Unless I am reading this story wrong, here is a woman who is complaining because she gets paid $85 grand a year to do nothing.
NEW YORK POST ONLINE
WOMAN SUES OVER ‘NOTHING’
By FREDRIC U. DICKER
December 28, 2004 — ALBANY A State Liquor Authority employee is being paid $82,789 a year to sit in an office and do nothing all day, so she passes the time by reading books and daydreaming, it was revealed yesterday.
Patricia Freund, a career state worker who says she was once one of the highest-ranking women at the SLA, also said she spends more time speaking to the janitor at her Albany office complex then she does speaking to one of her bosses.
“I don’t think I’ve done more then two days work in three years,” Freund told The Post.
The incredible no-work job, which actually costs the state more than $100,000 a year with benefits, is not what Freund, 50, a widow and college graduate who has worked for the state for 25 years, said she ever wanted.
“I had a very meritorious career and an unblemished record until three years ago,” said Freund. “Now, I have no duties and nobody here even speaks to me.”
Instead of working during her seven-hour shift, Freund said she uses the time in the office to read books such as “A Distant Mirror,” about the 14th century, and “Bury Me Standing,” about gypsies.
No one comes to her office.
Freund, who is Jewish, says she’s being punished for raising questions about the emphasis put on Christianity at a nondenominational “prayer breakfast” sponsored by Gov. Pataki in 2000.
Freund said she was “pressured” by her bosses to attend the breakfast, which the governor has sponsored annually since he took office in 1995.
Freund said she was then “offended” when, after the breakfast ended, she was given a “memento” bearing Pataki’s name that included many quotations from Jesus.
“I guess I didn’t understand what this prayer breakfast was at all,” she said.
Freund, who is officially listed as the SLA’s “director of wholesale services,” has filed a federal civil-rights lawsuit against SLA Chairman Edward Kelly and other state officials, claiming she was stripped of her job responsibilities for critical statements she made about the breakfast.
Depositions in the case, which was first reported by the Albany Times-Union, were taken last week and a trial is expected in about a year, said Freund’s lawyer, Susan Adler.
SLA spokeswoman Kimberly Morrella had “absolutely no com- ment” on Freund’s allegations.

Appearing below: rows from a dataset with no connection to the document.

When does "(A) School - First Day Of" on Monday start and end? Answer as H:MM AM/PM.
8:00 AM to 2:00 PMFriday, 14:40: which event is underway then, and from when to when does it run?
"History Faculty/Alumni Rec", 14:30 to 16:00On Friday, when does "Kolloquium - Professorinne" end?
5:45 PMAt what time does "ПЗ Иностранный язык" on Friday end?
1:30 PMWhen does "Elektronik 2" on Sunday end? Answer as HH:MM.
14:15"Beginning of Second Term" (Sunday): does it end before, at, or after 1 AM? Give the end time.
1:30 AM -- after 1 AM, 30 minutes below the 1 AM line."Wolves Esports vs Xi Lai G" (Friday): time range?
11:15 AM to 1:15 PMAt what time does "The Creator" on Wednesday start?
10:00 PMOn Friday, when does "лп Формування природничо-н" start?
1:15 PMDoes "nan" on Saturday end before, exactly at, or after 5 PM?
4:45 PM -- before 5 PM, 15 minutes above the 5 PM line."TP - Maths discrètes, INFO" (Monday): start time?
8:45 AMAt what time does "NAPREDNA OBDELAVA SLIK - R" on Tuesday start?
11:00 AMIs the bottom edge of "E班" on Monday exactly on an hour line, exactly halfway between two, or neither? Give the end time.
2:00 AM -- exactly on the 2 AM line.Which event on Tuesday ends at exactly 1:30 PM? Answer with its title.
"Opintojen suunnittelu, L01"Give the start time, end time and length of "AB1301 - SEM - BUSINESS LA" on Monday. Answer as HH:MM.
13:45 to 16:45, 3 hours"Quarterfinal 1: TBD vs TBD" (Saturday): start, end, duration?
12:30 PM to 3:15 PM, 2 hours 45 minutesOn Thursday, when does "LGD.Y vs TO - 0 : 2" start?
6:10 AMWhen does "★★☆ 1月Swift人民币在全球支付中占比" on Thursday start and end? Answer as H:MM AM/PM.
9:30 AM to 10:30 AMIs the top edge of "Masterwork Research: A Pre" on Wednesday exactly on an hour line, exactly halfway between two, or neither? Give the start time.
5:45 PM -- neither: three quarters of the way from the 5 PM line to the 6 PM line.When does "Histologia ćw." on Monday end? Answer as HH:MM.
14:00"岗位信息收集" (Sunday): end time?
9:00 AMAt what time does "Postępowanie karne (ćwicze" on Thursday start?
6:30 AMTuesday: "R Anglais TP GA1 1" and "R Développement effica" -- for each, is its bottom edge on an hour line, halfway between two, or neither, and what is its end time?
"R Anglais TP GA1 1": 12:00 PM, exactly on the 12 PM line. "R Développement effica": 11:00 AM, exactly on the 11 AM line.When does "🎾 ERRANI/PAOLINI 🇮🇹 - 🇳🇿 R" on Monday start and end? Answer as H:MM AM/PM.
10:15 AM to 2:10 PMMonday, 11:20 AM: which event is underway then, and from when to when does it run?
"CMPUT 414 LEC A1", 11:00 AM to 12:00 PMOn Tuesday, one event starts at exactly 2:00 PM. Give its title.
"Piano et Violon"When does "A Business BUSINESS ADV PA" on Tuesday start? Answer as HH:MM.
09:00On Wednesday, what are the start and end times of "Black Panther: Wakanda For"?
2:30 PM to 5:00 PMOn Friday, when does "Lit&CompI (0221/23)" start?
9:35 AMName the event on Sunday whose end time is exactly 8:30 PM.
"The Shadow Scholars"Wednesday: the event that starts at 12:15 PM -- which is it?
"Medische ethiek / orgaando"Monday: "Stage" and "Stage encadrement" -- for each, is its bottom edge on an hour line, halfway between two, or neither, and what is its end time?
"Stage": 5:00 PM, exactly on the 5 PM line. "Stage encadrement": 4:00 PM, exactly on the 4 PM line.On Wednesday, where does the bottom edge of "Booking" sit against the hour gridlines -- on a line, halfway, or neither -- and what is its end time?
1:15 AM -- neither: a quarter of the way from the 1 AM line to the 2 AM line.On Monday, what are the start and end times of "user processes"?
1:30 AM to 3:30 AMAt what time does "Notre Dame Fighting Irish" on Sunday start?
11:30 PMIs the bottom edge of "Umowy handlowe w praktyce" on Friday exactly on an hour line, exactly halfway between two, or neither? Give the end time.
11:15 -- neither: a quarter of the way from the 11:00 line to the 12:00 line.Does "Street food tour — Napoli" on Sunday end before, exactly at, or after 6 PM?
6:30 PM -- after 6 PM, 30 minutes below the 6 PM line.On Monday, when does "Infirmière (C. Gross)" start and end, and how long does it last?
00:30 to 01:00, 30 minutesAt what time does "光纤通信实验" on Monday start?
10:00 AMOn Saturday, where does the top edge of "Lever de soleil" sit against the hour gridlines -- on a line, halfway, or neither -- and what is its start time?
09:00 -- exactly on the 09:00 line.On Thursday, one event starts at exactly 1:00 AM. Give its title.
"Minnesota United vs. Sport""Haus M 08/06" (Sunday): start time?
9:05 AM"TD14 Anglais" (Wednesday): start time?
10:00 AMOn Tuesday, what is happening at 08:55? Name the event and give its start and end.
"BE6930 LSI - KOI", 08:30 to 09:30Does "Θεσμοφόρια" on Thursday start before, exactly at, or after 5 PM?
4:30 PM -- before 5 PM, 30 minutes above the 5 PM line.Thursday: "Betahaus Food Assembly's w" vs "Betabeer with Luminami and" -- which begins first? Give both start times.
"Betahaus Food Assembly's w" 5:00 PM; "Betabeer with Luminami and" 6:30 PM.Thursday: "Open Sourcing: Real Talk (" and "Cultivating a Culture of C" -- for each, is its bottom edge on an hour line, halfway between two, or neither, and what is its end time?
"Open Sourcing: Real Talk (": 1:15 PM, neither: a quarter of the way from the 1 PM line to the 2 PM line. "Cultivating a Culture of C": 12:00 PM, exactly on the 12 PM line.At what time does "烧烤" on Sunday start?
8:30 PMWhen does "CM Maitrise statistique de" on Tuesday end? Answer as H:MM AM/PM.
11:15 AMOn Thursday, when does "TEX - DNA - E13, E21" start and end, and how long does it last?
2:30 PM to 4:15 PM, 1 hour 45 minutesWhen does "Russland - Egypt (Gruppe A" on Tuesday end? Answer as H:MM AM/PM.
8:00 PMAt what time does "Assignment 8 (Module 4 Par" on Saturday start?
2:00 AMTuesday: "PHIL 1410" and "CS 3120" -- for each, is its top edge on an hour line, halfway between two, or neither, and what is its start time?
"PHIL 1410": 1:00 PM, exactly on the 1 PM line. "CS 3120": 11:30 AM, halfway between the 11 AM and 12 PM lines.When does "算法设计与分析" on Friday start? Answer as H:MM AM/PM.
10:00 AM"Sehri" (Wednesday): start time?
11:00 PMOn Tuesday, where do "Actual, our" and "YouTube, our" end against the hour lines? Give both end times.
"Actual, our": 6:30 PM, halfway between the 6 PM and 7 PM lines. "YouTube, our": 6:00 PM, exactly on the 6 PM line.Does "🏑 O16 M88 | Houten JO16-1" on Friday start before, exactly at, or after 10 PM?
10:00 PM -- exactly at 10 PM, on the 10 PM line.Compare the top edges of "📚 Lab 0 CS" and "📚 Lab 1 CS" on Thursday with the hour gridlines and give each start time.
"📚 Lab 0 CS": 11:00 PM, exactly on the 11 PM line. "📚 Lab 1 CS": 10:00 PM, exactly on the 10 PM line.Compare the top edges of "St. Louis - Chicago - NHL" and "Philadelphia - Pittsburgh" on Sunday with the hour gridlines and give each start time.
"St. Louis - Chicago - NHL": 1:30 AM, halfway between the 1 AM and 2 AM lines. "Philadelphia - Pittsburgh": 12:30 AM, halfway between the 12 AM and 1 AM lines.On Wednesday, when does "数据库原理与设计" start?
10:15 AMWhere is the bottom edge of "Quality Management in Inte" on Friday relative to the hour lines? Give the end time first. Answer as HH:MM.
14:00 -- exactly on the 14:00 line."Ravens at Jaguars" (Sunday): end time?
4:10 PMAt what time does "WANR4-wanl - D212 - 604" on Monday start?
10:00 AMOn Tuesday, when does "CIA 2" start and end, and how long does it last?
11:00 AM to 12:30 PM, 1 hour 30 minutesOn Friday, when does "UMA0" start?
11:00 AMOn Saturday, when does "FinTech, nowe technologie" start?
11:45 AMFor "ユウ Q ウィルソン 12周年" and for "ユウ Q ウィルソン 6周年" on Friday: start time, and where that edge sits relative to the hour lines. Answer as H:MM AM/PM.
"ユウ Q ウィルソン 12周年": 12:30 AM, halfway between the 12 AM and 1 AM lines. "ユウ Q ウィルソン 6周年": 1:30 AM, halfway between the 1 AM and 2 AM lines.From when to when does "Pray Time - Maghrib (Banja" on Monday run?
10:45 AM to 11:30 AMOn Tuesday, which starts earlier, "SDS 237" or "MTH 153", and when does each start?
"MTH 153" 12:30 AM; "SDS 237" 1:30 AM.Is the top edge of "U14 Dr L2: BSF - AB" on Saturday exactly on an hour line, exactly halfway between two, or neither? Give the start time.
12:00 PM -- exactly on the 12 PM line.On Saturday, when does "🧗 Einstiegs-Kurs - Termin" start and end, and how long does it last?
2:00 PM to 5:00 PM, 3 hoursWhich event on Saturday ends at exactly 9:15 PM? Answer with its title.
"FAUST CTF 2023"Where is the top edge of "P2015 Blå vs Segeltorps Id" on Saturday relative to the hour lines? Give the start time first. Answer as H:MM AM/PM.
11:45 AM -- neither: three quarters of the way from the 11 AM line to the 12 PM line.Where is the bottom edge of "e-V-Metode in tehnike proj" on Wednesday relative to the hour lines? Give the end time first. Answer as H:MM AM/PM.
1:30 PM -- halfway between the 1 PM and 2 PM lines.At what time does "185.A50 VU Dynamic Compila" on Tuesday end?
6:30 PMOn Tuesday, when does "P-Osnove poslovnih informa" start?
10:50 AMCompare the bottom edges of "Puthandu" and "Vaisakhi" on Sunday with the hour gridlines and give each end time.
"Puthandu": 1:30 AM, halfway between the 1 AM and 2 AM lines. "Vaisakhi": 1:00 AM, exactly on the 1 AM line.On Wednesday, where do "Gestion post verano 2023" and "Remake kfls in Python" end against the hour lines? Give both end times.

Pataki’s prayer breakfasts came under intense scrutiny earlier this year after The Post revealed that he had hiked the cost of the event to as much as $1,000 a table after announcing First Lady Laura Bush would attend. Pataki was also forced to register the breakfast event as a charity with Attorney General Eliot Spitzer’s office after The Post disclosed the governor failed to so during his first nine years in office.